Le futur de la colonisation de l’espace



Par le passé, la colonisation de l’espace était vue comme un objectif planifié, soit par des entités nationales, soit par des organisations internationales. On voit que, désormais, la colonisation spatiale passe pour l’essentiel par des entités privées, d’une manière anarchique, avec des acteurs agissant chacun pour son propre compte et dans un objectif non pas philanthropique ou scientifique mais commercial.

Jusqu’à présent, le droit relatif aux voyages spatiaux s’inspirait du droit maritime dans les eaux internationales.
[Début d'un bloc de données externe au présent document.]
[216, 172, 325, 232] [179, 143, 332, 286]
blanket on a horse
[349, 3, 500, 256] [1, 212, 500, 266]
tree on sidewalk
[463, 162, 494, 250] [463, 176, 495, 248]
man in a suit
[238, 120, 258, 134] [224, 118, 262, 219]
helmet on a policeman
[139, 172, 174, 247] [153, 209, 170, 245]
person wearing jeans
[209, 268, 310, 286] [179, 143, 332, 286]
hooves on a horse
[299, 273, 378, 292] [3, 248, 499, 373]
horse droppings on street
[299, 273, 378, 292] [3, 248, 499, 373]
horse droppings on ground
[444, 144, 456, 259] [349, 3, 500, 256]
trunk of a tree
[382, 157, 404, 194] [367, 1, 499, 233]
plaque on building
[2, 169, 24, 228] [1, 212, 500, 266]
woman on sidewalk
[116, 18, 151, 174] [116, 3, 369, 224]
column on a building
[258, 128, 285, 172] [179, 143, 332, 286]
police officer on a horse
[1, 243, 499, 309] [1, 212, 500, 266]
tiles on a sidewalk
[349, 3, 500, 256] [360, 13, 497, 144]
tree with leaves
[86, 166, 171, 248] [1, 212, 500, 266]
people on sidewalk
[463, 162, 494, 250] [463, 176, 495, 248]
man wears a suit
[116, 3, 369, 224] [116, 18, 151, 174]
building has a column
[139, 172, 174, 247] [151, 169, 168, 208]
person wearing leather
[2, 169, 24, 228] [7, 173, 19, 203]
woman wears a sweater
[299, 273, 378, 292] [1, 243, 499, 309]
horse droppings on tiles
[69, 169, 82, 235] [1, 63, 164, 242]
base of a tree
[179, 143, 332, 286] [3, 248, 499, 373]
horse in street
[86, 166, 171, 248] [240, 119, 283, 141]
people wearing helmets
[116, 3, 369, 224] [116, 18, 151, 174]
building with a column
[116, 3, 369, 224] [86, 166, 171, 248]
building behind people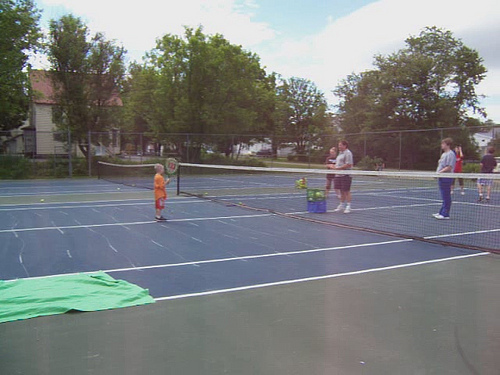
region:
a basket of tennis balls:
[299, 179, 338, 218]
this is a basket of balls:
[297, 180, 330, 204]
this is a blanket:
[1, 264, 164, 325]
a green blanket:
[1, 250, 165, 319]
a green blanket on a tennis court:
[2, 266, 184, 337]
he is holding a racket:
[137, 123, 194, 223]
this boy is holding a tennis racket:
[135, 140, 202, 224]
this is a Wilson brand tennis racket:
[160, 148, 188, 190]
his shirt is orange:
[141, 157, 179, 198]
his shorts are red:
[147, 192, 179, 214]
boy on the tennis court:
[151, 163, 167, 223]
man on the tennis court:
[332, 138, 359, 220]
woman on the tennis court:
[432, 137, 452, 219]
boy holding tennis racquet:
[164, 156, 178, 181]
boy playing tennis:
[150, 154, 183, 221]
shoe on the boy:
[156, 214, 161, 219]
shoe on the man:
[346, 205, 352, 215]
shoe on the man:
[332, 204, 343, 210]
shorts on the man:
[333, 172, 352, 187]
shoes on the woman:
[433, 214, 447, 216]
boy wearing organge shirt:
[135, 161, 225, 246]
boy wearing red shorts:
[145, 150, 185, 240]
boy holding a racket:
[145, 145, 185, 235]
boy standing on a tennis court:
[141, 148, 208, 226]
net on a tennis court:
[205, 150, 265, 201]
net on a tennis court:
[97, 161, 148, 206]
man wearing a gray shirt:
[423, 131, 463, 232]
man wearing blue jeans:
[431, 125, 461, 236]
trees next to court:
[151, 42, 231, 124]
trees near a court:
[381, 54, 438, 104]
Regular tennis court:
[1, 176, 498, 281]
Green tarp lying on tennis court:
[0, 274, 167, 319]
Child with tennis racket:
[148, 151, 188, 220]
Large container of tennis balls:
[300, 187, 340, 212]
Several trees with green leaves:
[2, 0, 480, 205]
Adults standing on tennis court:
[315, 119, 496, 241]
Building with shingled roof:
[20, 54, 134, 167]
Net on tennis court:
[173, 150, 499, 275]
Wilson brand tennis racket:
[164, 152, 184, 189]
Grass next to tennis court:
[2, 145, 264, 173]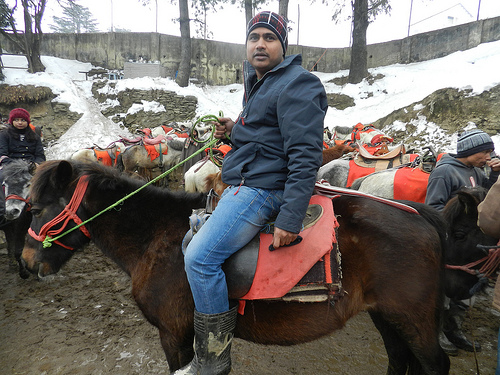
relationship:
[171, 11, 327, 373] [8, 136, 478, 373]
man sitting on horse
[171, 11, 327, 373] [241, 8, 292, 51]
man wearing cap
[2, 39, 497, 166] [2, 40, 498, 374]
snow covering ground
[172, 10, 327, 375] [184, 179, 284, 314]
man wearing jeans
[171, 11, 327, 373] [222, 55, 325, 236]
man wearing coat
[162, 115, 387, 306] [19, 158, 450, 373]
saddle wearing horse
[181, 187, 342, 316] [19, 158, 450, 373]
saddle on horse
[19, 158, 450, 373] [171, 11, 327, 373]
horse carrying man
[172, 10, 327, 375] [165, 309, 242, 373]
man wearing boot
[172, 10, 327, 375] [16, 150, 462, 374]
man on horse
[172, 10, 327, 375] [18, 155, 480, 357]
man sitting on horse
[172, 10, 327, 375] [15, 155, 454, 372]
man riding mule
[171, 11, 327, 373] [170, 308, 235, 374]
man wearing boot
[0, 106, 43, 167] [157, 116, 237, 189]
person riding an animal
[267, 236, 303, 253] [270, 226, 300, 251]
object inside hand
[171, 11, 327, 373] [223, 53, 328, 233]
man wearing a hoodie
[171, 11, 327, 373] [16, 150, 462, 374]
man riding a horse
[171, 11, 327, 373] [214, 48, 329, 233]
man wearing a jacket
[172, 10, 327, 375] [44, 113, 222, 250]
man holding green rope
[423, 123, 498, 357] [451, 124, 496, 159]
man wearing a hat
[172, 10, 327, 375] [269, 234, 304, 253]
man holding sunglasses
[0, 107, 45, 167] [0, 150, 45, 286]
person on top of a horse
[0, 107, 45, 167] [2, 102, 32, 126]
person wearing a cap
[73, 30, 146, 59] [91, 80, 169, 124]
wall on top of a hill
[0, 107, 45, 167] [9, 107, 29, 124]
person wearing a hat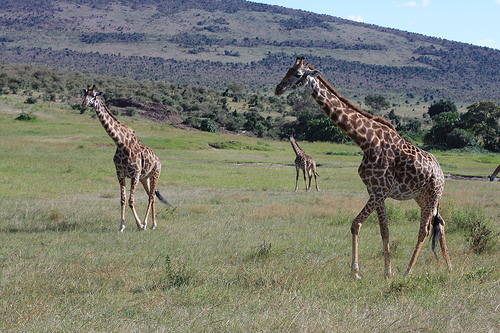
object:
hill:
[0, 0, 499, 154]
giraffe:
[286, 136, 320, 193]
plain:
[0, 63, 499, 331]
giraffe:
[274, 57, 452, 281]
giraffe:
[80, 85, 175, 233]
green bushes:
[201, 118, 218, 133]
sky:
[242, 0, 499, 52]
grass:
[165, 255, 176, 283]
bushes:
[14, 112, 35, 121]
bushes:
[201, 119, 218, 133]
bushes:
[99, 82, 112, 88]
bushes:
[126, 108, 138, 116]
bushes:
[161, 98, 176, 107]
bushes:
[240, 119, 257, 132]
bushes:
[197, 120, 216, 131]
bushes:
[163, 44, 168, 49]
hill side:
[0, 0, 499, 150]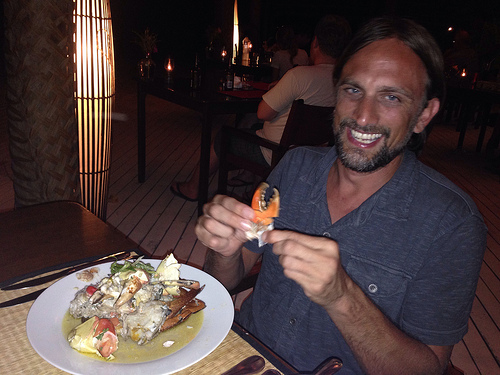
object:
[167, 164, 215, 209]
sandals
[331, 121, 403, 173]
beard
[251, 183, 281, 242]
claw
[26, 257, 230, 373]
plate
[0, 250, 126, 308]
utensils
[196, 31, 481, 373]
man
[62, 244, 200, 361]
meal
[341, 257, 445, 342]
button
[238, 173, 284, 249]
seafood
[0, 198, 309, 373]
table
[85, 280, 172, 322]
seafood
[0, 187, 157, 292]
folder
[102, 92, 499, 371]
floor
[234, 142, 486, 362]
blue shirt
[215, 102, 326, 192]
chair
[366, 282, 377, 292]
shirt button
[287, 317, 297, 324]
shirt button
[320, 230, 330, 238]
shirt button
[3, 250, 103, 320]
utensil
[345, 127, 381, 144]
smile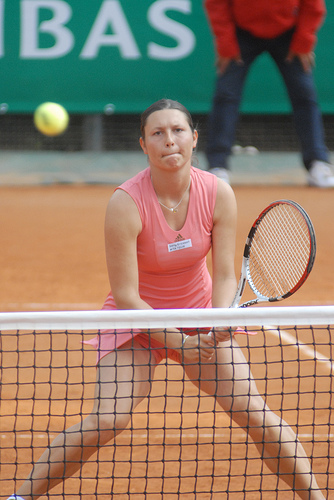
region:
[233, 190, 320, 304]
the tennis player's racket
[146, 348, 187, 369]
the tennis player's bloomers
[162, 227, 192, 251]
a peice of clothing manufactured by Adidas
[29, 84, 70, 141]
the tennis ball in flight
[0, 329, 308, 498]
the net of the tennis court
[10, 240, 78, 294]
a dirt tennis court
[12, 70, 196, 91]
a green banner in the background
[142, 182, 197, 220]
the tennis player's necklace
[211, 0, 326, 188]
a man wearing a red sweater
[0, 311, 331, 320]
the top of the net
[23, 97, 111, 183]
ball is in air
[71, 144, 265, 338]
woman's outfit is pink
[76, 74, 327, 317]
woman is holding tennis racket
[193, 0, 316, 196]
man has hands on knees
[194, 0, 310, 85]
man's shirt is red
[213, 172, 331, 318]
racket is red black and white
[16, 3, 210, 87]
letters say BAS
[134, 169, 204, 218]
woman is wearing necklace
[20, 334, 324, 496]
woman's legs are spread apart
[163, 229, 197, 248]
addidas symbol on front of shirt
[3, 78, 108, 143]
the ball is in the air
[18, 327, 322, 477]
the net is black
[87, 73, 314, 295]
the woman is holding a tennis racket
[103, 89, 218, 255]
the woman`s shirt is pink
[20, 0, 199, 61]
the letters are bas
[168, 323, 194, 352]
the woman is wearing a bracelet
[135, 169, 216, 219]
a silver metal necklace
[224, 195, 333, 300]
the tennis racket is black and red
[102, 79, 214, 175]
the woman has brown hair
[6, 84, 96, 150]
the ball is yellowish green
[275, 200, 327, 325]
picture of a tennis racket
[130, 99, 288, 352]
a woman wearing pink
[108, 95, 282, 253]
a woman playing tennis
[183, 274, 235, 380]
gripping a tennis racket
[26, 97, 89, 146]
a flying tennis ball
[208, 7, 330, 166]
a person wearing a red shirt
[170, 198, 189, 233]
a necklace in picture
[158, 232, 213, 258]
a white colored nametag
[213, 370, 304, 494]
a tennis player's leg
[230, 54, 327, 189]
a person wearing blue jeans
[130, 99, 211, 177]
woman's lips are pursed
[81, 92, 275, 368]
woman wears peach-colored tennis dress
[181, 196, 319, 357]
woman grips tennis racket with both hands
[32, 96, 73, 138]
yellow tennis ball in the air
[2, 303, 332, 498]
net in foreground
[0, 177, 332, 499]
clay tennis court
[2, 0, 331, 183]
chain-link fence behind tennis court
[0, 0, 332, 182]
green tarp hangs over the fence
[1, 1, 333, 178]
green tarp has white letters saying BAS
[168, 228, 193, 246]
adidas logo on front of tennis dress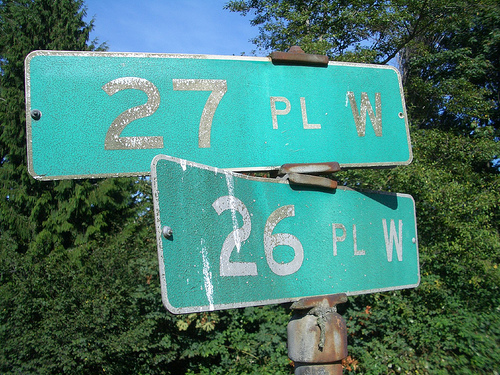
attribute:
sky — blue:
[118, 8, 216, 56]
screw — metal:
[162, 226, 174, 242]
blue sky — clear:
[77, 2, 409, 78]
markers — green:
[15, 43, 432, 320]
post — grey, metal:
[278, 299, 349, 372]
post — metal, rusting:
[287, 290, 348, 373]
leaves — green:
[414, 15, 496, 123]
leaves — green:
[423, 128, 495, 284]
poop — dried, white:
[173, 250, 261, 305]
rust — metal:
[286, 294, 351, 374]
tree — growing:
[4, 1, 151, 374]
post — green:
[25, 51, 412, 166]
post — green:
[153, 150, 431, 302]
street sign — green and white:
[27, 44, 412, 184]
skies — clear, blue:
[1, 1, 498, 169]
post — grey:
[276, 292, 356, 372]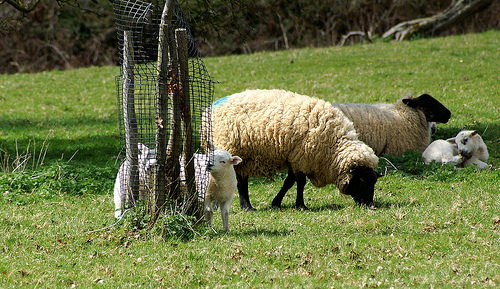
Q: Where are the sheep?
A: In the grass.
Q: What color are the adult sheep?
A: Tan.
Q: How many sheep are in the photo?
A: 5.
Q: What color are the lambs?
A: White.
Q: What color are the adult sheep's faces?
A: Black.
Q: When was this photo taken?
A: During the day.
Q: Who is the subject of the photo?
A: The sheep.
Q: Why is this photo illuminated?
A: Sunlight.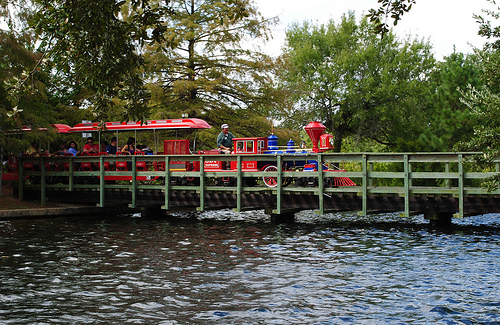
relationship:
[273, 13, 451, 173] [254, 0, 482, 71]
trees reaching up into sky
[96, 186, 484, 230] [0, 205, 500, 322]
bridge supports out of water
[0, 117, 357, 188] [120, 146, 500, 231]
train across bridge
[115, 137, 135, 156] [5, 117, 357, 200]
passenger on train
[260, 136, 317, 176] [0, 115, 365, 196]
engine of train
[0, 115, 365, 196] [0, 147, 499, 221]
train on bridge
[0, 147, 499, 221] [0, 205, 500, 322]
bridge over water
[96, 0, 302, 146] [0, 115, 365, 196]
tree next to train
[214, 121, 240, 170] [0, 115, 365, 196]
man driving train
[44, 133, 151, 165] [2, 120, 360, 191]
people ride train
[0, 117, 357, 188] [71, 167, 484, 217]
train moving on tracks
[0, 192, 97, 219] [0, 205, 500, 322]
bank at water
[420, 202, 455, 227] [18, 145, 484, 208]
bridge supports with track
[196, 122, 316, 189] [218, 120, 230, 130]
engine wearing cap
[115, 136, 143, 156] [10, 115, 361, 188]
passenger on train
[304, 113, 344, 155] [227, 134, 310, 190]
cowcatcher on engine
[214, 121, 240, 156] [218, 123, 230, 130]
man wearing cap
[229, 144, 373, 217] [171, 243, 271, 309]
bridge spanning water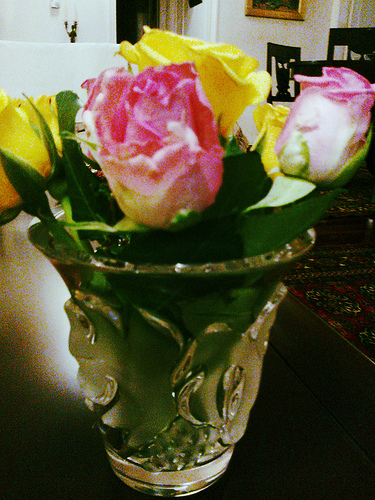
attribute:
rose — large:
[77, 65, 236, 224]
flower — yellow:
[269, 61, 362, 176]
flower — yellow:
[72, 57, 251, 224]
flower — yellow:
[1, 73, 75, 212]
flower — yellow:
[133, 26, 272, 131]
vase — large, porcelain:
[42, 218, 311, 495]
Les objets célestes, comme les terres du continent antarctique et la haute mer, relèvent du "terra nullius", autrement dit "terre de personne". Désormais, avec la multiplication annoncée des vols orbitaux et suborbitaux, l’Organisation de l’Aviation Civile Internationale cherche à s’adapter en préparant une législation qui doit voir le jour en 2021.

Quant à l’appropriation des objets célestes, les ambitions privées vont au-delà de la prouesse de Philae et Rosetta se posant sur la comète Tchouri à des fins scientifiques. Il s’agit désormais d’en tirer profit, soit par le tourisme, soit par extraction minière. Le gouvernement de Barack Obama a donné le top départ en la matière en 2015 par le vote de la loi Space Act. Les États-Unis ont rompu de manière unilatérale le Traité International de l’Espace, entré en vigueur en 1967, ouvrant ainsi la course à l’appropriation, privée ou pas, de l’espace.

Un nouveau chapitre de la conquête spatiale s’ouvre. Devant les enjeux de cette conquête pour l’avenir de l’humanité, ce chapitre sera vraisemblablement davantage tourné vers la philosophie que vers la science.